In 1993, U.S. forces attacked Iraqi intelligence headquarters in Baghdad in retaliation for the attempted assassination of U.S. President George Bush in Kuwait.

After the 9/11 attacks on New York and Washington in 2001, the U.S. government turned up the heat on Saddam, leading to the invasion on March 20, 2003.

Within three weeks, Saddam had been removed, but the suspected weapons of mass destruction were never found. An Iraqi court found Saddam guilty of crimes against humanity and he was executed in late 2006.

Immediately following the invasion a Sunni-led insurgency - which included some al Qaeda militants - targeted U.S.-led troops, the new Shi'ite-dominated government, oil installations and civilians. But the conflict spiralled into several civil wars involving different groups struggling for political power and control of the country's oil.

Tens of thousands of civilians have died in horrific suicide bombings and sectarian attacks. The United States poured in large numbers of extra troops in 2007 to help restore order. The same year, Britain ended nearly five years of control of Basra, southern Iraq.

Violence remains endemic, and al Qaeda's presence has spread to some major cities.

In October 2005, Iraqis approved a constitution in a referendum that paved the way for the country's first free elections in December that year, and then again in 2010.

Jalal Talabani has been president since 2005. He leads a Kurdish party in northern Iraq and is the first non-Arab to be elected leader of an Arab state.

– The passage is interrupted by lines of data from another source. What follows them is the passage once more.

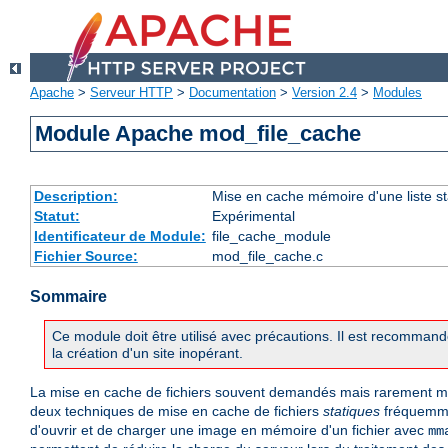
Apache
>
Serveur HTTP
>
Documentation
>
Version 2.4
>
Modules
Module Apache mod_file_cache
Description:
Mise en cache mémoire d'une liste sta
Statut:
Expérimental
Identificateur de Module:
file_cache_module
Fichier Source:
mod_file_cache.c
Sommaire
Ce module doit être utilisé avec précautions. Il est recommandé
la création d'un site inopérant.
La mise en cache de fichiers souvent demandés mais rarement mod
deux techniques de mise en cache de fichiers
statiques
fréquemmen
d'ouvrir et de charger une image en mémoire d'un fichier avec
mm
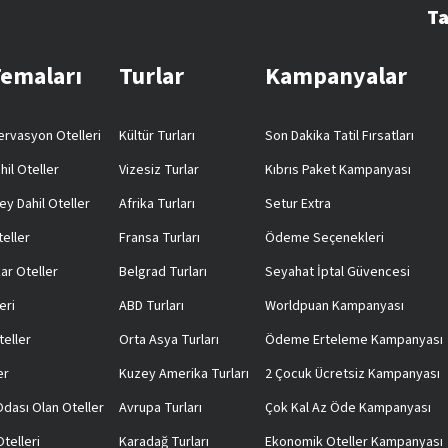
Ta
Temaları
Turlar
Kampanyalar
rvasyon Otelleri
Kültür Turları
Son Dakika Tatil Fırsatları
hil Oteller
Vizesiz Turlar
Kıbrıs Paket Kampanyası
ey Dahil Oteller
Afrika Turları
Setur Extra
teller
Fransa Turları
Ödeme Seçenekleri
ar Oteller
Belgrad Turları
Seyahat İptal Güvencesi
eri
ABD Turları
Worldpuan Kampanyası
teller
Orta Asya Turları
Ödeme Erteleme Kampanyası
er
Kuzey Amerika Turları
2 Çocuk Ücretsiz Kampanyası
 Odası Olan Oteller
Avrupa Turları
Çok Kal Az Öde Kampanyası
telleri
Karadağ Turları
Ekonomik Oteller Kampanyası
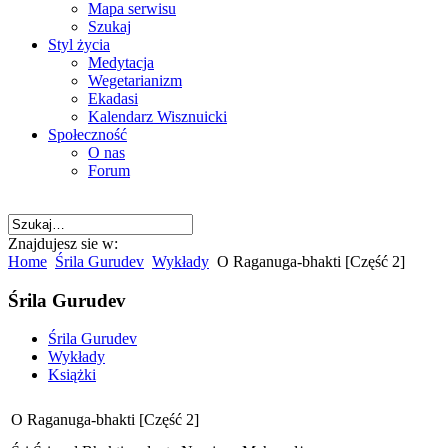
Mapa serwisu
Szukaj
Styl życia
Medytacja
Wegetarianizm
Ekadasi
Kalendarz Wisznuicki
Społeczność
O nas
Forum
Znajdujesz sie w:
Home
Śrila Gurudev
Wykłady
O Raganuga-bhakti [Część 2]
Śrila Gurudev
Śrila Gurudev
Wykłady
Książki
O Raganuga-bhakti [Część 2]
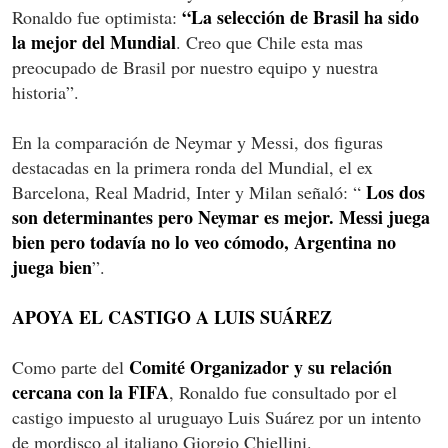
“La selección de Brasil ha sido
Ronaldo fue optimista:
la mejor del Mundial
. Creo que Chile esta mas
preocupado de Brasil por nuestro equipo y nuestra
historia”.
En la comparación de Neymar y Messi, dos figuras
destacadas en la primera ronda del Mundial, el ex
Los dos
Barcelona, Real Madrid, Inter y Milan señaló: “
son determinantes pero Neymar es mejor. Messi juega
bien pero todavía no lo veo cómodo, Argentina no
juega bien
”.
APOYA EL CASTIGO A LUIS SUÁREZ
Comité Organizador y su relación
Como parte del
cercana con la FIFA
, Ronaldo fue consultado por el
castigo impuesto al uruguayo Luis Suárez por un intento
de mordisco al italiano Giorgio Chiellini.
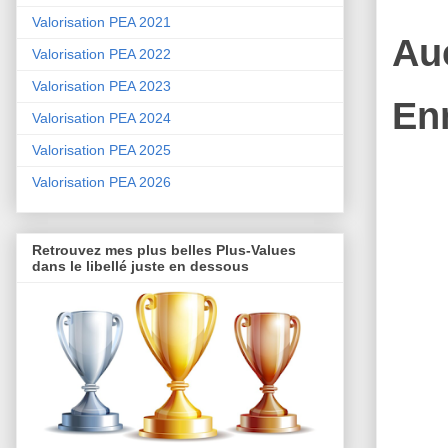
Valorisation PEA 2021
Au
Valorisation PEA 2022
Valorisation PEA 2023
En
Valorisation PEA 2024
Valorisation PEA 2025
Valorisation PEA 2026
Retrouvez mes plus belles Plus-Values
dans le libellé juste en dessous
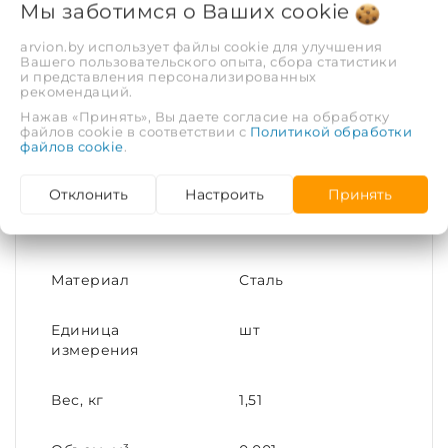
Мы заботимся о Ваших
cookie
arvion.by использует файлы cookie для улучшения
Вашего пользовательского опыта, сбора статистики
и представления персонализированных
рекомендаций.
Нажав «Принять», Вы даете согласие на обработку
файлов cookie в соответствии с
Политикой обработки
файлов cookie
.
Описание
Отзывы
Отклонить
Настроить
Принять
ХАРАКТЕРИСТИКИ
Материал
Сталь
Единица
шт
измерения
Вес, кг
1,51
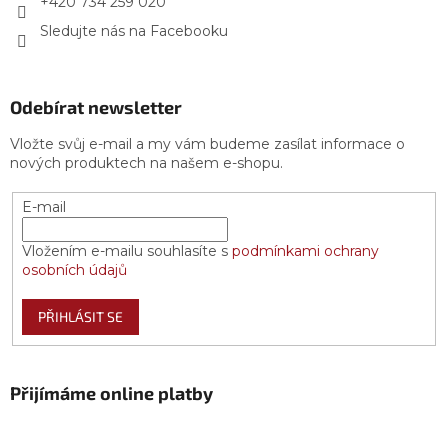
+420 734 259 020
Sledujte nás na Facebooku
Odebírat newsletter
Vložte svůj e-mail a my vám budeme zasílat informace o
nových produktech na našem e-shopu.
E-mail
Vložením e-mailu souhlasíte s
podmínkami ochrany
osobních údajů
PŘIHLÁSIT SE
Přijímáme online platby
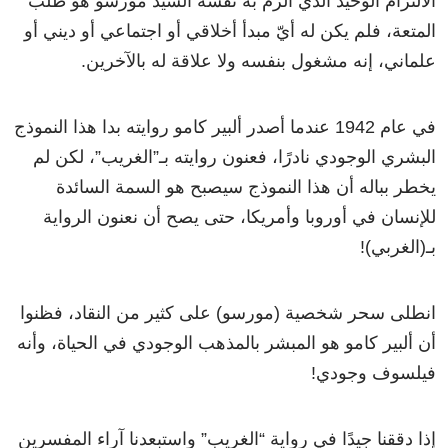
الالتزام الوحيد الذي ألزم به نفسه السيد مورسو هو طلب
المتعة، فلم يكن له أيّ مبدأ أخلاقي أو اجتماعي أو ديني أو
علماني، إنه مشغول بنفسه ولا علاقة له بالآخرين.
في عام 1942 عندما أصدر ألبير كامو روايته بدا هذا النموذج
البشري الوجودي نادرًا، فعنون روايته بـ”الغريب”، لكن لم
يخطر بباله أن هذا النموذج سيصبح هو السمة السائدة
للإنسان في أوروبا وأمريكا، حتى يصح أن نعنون الرواية
بـ(الغربي)!
انطلى سحر شخصية (مورسو) على كثير من النقاد، فظنوا
أن ألبير كامو هو المبشر بالمذهب الوجودي في الحياة، وأنه
فيلسوف وجودي!
إذا دققنا جيدًا في رواية “الغريب” واستبعدنا آراء المفسرين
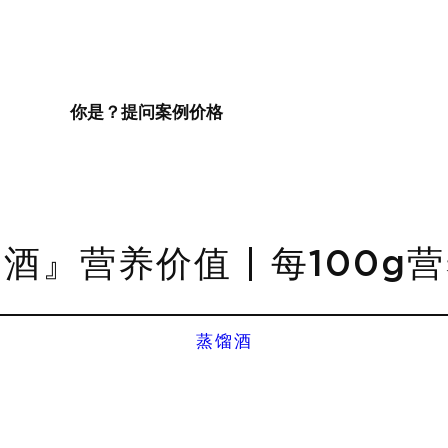
你是？
提问
案例
价格
酒』营养价值 | 每100g
蒸馏酒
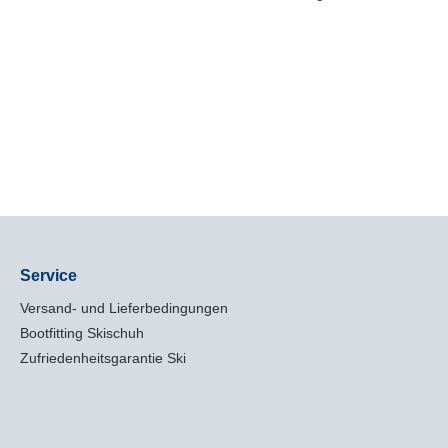
Service
Versand- und Lieferbedingungen
Bootfitting Skischuh
Zufriedenheitsgarantie Ski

U.S. troops are due to leave in 2011.

Legal snapshot

Under the 2005 constitution, the legal system is based on European civil and Islamic law.

The judicial branch is independent. The Higher Judicial Council and Federal Supreme Court head the federal courts. The Court of Cassation is the highest court of appeal.

Iraq has not accepted compulsory International Court of Justice jurisdiction.

It does not recognise the authority of the International Criminal Court.

Iraq ranks near the bottom of Transparency International's index measuring the perceived level of public-sector corruption in 180 countries (1st position is perceived as least corrupt).

It gets an overall 'very weak' rating from U.S.-based non-governmental organisation Global Integrity in its report measuring anti-corruption measures, government accountability and civic freedoms.